SOURCE TEXT: Begin
From Casetext: Smarter Legal Research

Monroe v. Hogsten

United States District Court, D. New Jersey
Mar 27, 2007
Civil No. 06-1888 (RBK) (D.N.J. Mar. 27, 2007)

Opinion

Civil No. 06-1888 (RBK).

March 27, 2007

Joseph Monroe, Pro Se, #04951-084, FCI Allenwood, White Deer, PA.

Jack J. Lipari, Asst. Prosecutor, Atlantic County Prosecutor's Office, Mays Landing, NJ, Attorney for Respondent.


OPINION


This matter is before the Court on petitioner Joseph Monroe's application for habeas corpus relief under 28 U.S.C. § 2254. Respondent filed an Answer on November 8, 2006. For reasons now discussed, the Court finds that this application must be dismissed for lack of jurisdiction, as Petitioner is not "in custody," for purposes of 28 U.S.C. § 2254. Alternatively, the application is untimely.

A pro se pleading is held to less stringent standards than more formal pleadings drafted by lawyers. See Estelle v. Gamble, 429 U.S. 97, 106 (1976); Haines v. Kerner, 404 U.S. 519, 520 (1972). A pro se habeas petition and any supporting submissions must be construed liberally and with a measure of tolerance. See Royce v. Hahn, 151 F.3d 116, 118 (3d Cir. 1998); Lewis v. Attorney General, 878 F.2d 714, 721-22 (3d Cir. 1989); United States v. Brierley, 414 F.2d 552, 555 (3d Cir. 1969), cert. denied, 399 U.S. 912 (1970).

BACKGROUND

In November of 1985, Petitioner entered a guilty plea to one count of possession of heroin with intent to distribute in the New Jersey state court. On February 21, 1986, Petitioner was sentenced in accordance with the plea agreement to a term of probation, with 30 days in county jail, to run concurrently with a New York sentence. At sentencing held in absentia, which Petitioner was aware of and agreed not to appear since he was being held in a New York facility, the court informed Petitioner's counsel that Petitioner had forty-five days to appeal. Petitioner's defense attorney wrote Petitioner a letter, dated February 27, 1986, informing Petitioner of his sentence and "strongly urging" Petitioner to contact him regarding his "obligations." Petitioner did not appeal the conviction or sentence.
SOURCE TEXT: End
▶ [ACTIVITY 1]
Extract the records from their first line up to and including the line containing "0.168391, 0.940210, 0.545906]]", and reproduce those lines exactly.
TASK INPUTS: Begin
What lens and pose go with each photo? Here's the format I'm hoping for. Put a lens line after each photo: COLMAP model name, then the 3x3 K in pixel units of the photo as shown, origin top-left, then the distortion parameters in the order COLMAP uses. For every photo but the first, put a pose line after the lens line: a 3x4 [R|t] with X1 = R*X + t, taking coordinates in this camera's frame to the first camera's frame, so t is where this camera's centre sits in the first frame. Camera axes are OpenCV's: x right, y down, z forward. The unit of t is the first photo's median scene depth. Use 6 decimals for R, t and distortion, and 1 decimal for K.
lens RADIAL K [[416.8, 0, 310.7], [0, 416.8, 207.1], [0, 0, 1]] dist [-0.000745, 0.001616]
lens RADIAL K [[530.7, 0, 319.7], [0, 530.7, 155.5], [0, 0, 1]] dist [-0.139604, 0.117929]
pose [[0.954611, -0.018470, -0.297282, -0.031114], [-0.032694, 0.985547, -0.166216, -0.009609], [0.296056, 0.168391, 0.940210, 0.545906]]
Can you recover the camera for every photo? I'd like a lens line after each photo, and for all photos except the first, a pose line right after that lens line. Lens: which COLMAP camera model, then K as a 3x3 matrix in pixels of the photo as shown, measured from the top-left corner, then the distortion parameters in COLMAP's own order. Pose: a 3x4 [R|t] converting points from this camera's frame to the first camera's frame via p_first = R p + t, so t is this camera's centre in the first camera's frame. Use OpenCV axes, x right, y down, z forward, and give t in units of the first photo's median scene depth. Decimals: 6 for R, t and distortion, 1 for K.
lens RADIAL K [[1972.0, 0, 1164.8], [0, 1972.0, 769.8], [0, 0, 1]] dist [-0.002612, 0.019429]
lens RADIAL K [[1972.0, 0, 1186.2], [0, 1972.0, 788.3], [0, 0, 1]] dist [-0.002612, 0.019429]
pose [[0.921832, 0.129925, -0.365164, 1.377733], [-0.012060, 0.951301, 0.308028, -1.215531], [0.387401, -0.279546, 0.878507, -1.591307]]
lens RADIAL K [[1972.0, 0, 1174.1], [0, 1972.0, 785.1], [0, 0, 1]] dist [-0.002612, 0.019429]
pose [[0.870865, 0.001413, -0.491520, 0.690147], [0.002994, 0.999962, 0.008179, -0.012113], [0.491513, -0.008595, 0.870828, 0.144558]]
TASK INPUTS: End
▶ [ACTIVITY 2]
Please copy the court opinion word for word, from "Civil No. 06-1888 (RBK)." up to and including "application is untimely.".

▶ [EXPECTED ANSWER 1]
What lens and pose go with each photo? Here's the format I'm hoping for. Put a lens line after each photo: COLMAP model name, then the 3x3 K in pixel units of the photo as shown, origin top-left, then the distortion parameters in the order COLMAP uses. For every photo but the first, put a pose line after the lens line: a 3x4 [R|t] with X1 = R*X + t, taking coordinates in this camera's frame to the first camera's frame, so t is where this camera's centre sits in the first frame. Camera axes are OpenCV's: x right, y down, z forward. The unit of t is the first photo's median scene depth. Use 6 decimals for R, t and distortion, and 1 decimal for K.
lens RADIAL K [[416.8, 0, 310.7], [0, 416.8, 207.1], [0, 0, 1]] dist [-0.000745, 0.001616]
lens RADIAL K [[530.7, 0, 319.7], [0, 530.7, 155.5], [0, 0, 1]] dist [-0.139604, 0.117929]
pose [[0.954611, -0.018470, -0.297282, -0.031114], [-0.032694, 0.985547, -0.166216, -0.009609], [0.296056, 0.168391, 0.940210, 0.545906]]

▶ [EXPECTED ANSWER 2]
Civil No. 06-1888 (RBK).

March 27, 2007

Joseph Monroe, Pro Se, #04951-084, FCI Allenwood, White Deer, PA.

Jack J. Lipari, Asst. Prosecutor, Atlantic County Prosecutor's Office, Mays Landing, NJ, Attorney for Respondent.


OPINION


This matter is before the Court on petitioner Joseph Monroe's application for habeas corpus relief under 28 U.S.C. § 2254. Respondent filed an Answer on November 8, 2006. For reasons now discussed, the Court finds that this application must be dismissed for lack of jurisdiction, as Petitioner is not "in custody," for purposes of 28 U.S.C. § 2254. Alternatively, the application is untimely.